Detection of secreted peptides by using hypothesis-driven multistage mass spectrometry

Abstract

A method is presented for the rapid detection and characterization of trace amounts of peptides secreted from microorganisms, including pheromones, virulence factors, and quorum-sensing peptides. The procedure, based on targeted multistage MS, uses a novel matrix-assisted laser desorptionionization-ion trap mass spectrometer to overcome limitations of current MS methods (limited dynamic range, signal suppression effects, and chemical noise) that impair observation of low abundance peptides from complex biological matrixes. Here, secreted peptides that are hypothesized to be present in the supernatant, but that may not be sufficiently abundant to be observed in single-stage mass spectra, are subjected to multistage MS. Highly specific fragmentation signatures enable unambiguous identification of the peptides of interest and differentiation of the signals from the background. As examples, we demonstrate the rapid (<1 min) determination of the mating type of cells in colonies of Saccharomyces cerevisiae and the elucidation of autoinducing peptides (AIPs) from supernatants of pathogenic Staphylococci. We confirm the primary structures of the agrD encoded cyclic AIPs of Staphylococcus aureus for groups I, II, and IV and provide direct evidence that the native group-III AIP is a heptapeptide (INCDFLL).
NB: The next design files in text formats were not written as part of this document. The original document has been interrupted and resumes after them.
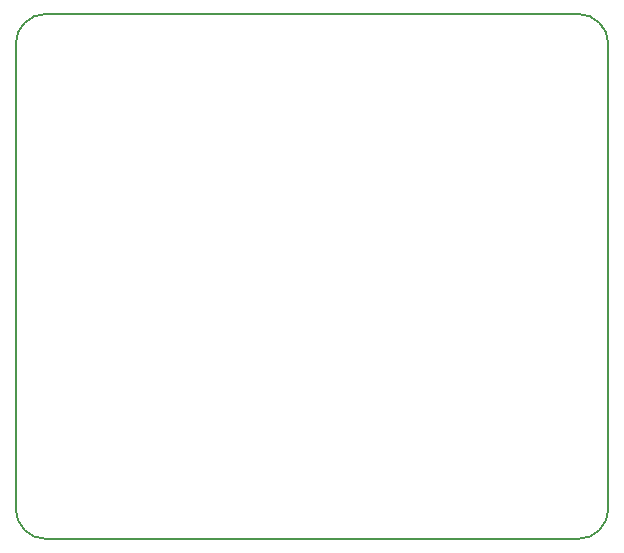
<source format=gko>
G04 #@! TF.GenerationSoftware,KiCad,Pcbnew,(2017-12-02 revision 3109343)-master*
G04 #@! TF.CreationDate,2017-12-29T01:32:37-05:00*
G04 #@! TF.ProjectId,a9ref,61397265662E6B696361645F70636200,rev?*
G04 #@! TF.SameCoordinates,Original*
G04 #@! TF.FileFunction,Profile,NP*
%FSLAX46Y46*%
G04 Gerber Fmt 4.6, Leading zero omitted, Abs format (unit mm)*
G04 Created by KiCad (PCBNEW (2017-12-02 revision 3109343)-master) date Fri Dec 29 01:32:37 2017*
%MOMM*%
%LPD*%
G01*
G04 APERTURE LIST*
%ADD10C,0.150000*%
G04 APERTURE END LIST*
D10*
X164465000Y-170180000D02*
X119380000Y-170180000D01*
X164465000Y-125730000D02*
X119380000Y-125730000D01*
X167005000Y-128270000D02*
X167005000Y-167640000D01*
X116840000Y-167640000D02*
X116840000Y-128270000D01*
X119380000Y-125730000D02*
G75*
G03X116840000Y-128270000I0J-2540000D01*
G01*
X167005000Y-128270000D02*
G75*
G03X164465000Y-125730000I-2540000J0D01*
G01*
X164465000Y-170180000D02*
G75*
G03X167005000Y-167640000I0J2540000D01*
G01*
X116840000Y-167640000D02*
G75*
G03X119380000Y-170180000I2540000J0D01*
G01*
M02*

</source>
We also show that the homologous peptide from Staphylococcus intermedius is a nonapeptide (RIPTSTGFF) with a lactone ring formed through condensation of the serine side chain with the C terminus of the peptide. This is the first demonstration of cyclization in a staphylococcal AIP that occurs via lactone formation. These examples demonstrate the analytical power of the present procedure for characterizing secreted peptides and its potential utility for identifying microorganisms.